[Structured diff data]
________________________________________

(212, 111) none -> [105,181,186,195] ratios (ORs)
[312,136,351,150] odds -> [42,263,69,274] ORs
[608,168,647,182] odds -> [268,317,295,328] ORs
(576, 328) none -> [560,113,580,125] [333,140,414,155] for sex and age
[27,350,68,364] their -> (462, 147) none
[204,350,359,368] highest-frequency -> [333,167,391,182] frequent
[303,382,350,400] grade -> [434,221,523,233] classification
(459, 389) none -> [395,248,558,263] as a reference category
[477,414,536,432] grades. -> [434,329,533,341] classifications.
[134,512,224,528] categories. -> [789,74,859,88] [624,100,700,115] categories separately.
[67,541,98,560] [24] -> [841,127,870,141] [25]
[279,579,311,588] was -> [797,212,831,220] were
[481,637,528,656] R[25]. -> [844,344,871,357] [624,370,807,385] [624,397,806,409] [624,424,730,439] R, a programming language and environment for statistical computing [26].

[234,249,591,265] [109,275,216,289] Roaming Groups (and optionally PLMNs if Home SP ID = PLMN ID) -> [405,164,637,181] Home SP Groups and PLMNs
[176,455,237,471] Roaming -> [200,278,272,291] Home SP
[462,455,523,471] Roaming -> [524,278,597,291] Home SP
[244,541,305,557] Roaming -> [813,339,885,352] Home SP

________________________________________

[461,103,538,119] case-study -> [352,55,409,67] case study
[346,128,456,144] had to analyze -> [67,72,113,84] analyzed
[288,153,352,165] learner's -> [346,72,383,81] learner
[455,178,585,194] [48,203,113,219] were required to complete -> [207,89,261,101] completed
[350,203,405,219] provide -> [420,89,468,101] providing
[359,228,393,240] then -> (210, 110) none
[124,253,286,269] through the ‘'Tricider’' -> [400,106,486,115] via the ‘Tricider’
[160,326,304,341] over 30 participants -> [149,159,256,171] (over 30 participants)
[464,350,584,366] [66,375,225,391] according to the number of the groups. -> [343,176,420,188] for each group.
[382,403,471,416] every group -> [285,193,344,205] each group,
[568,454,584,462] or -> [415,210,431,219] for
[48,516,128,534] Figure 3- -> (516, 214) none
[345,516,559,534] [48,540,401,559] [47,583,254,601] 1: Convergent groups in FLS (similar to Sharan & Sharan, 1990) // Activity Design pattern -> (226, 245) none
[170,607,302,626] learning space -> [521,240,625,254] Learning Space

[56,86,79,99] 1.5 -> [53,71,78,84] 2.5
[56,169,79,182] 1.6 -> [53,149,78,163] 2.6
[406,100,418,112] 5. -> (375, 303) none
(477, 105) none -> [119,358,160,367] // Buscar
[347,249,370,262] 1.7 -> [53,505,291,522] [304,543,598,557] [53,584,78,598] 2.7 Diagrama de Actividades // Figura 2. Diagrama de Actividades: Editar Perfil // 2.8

________________________________________

Task objective:
From the entries above, extract only the lines running from the one containing "[234,249,591,265] [109,275,216,289] Roaming" through the one containing "[244,541,305,557] Roaming ->", inclusive.

Exercise solution:
[234,249,591,265] [109,275,216,289] Roaming Groups (and optionally PLMNs if Home SP ID = PLMN ID) -> [405,164,637,181] Home SP Groups and PLMNs
[176,455,237,471] Roaming -> [200,278,272,291] Home SP
[462,455,523,471] Roaming -> [524,278,597,291] Home SP
[244,541,305,557] Roaming -> [813,339,885,352] Home SP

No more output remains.